*Collected data entries*.
- - - - - - -
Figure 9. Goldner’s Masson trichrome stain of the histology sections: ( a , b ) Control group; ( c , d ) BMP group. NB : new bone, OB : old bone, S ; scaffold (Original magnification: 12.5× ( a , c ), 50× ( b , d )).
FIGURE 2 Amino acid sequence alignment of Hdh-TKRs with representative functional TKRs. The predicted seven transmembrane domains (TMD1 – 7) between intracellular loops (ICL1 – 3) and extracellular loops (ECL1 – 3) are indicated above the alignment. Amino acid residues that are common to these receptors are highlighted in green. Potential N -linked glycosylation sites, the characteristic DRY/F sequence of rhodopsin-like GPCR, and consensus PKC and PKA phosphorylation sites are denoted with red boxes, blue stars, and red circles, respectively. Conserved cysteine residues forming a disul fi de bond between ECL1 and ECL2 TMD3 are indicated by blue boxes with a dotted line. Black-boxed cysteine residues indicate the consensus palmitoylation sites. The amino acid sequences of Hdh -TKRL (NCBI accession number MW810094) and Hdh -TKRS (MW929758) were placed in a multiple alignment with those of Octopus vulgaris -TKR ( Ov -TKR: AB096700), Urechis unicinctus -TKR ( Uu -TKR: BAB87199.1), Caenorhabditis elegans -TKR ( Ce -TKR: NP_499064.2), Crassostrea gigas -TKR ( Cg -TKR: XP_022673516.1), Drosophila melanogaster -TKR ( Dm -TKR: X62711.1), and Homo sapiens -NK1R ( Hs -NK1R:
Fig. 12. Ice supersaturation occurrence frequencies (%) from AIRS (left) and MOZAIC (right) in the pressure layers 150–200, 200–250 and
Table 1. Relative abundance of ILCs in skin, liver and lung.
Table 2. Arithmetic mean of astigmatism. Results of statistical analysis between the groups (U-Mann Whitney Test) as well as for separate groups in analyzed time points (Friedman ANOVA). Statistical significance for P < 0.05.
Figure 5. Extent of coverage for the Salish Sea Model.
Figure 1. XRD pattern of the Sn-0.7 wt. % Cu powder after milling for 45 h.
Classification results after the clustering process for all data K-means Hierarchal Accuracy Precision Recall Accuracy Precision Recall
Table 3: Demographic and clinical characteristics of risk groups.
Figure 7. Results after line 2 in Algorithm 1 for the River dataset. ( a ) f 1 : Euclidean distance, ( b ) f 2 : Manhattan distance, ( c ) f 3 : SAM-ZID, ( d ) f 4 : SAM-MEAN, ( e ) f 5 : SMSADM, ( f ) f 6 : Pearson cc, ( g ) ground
- - - - - - -
*Required work*. Exactly reproduce the lines that run from the line with "Table 3: Demographic" through the last line of the records, inclusive.

*The answer*.
Table 3: Demographic and clinical characteristics of risk groups.
Figure 7. Results after line 2 in Algorithm 1 for the River dataset. ( a ) f 1 : Euclidean distance, ( b ) f 2 : Manhattan distance, ( c ) f 3 : SAM-ZID, ( d ) f 4 : SAM-MEAN, ( e ) f 5 : SMSADM, ( f ) f 6 : Pearson cc, ( g ) ground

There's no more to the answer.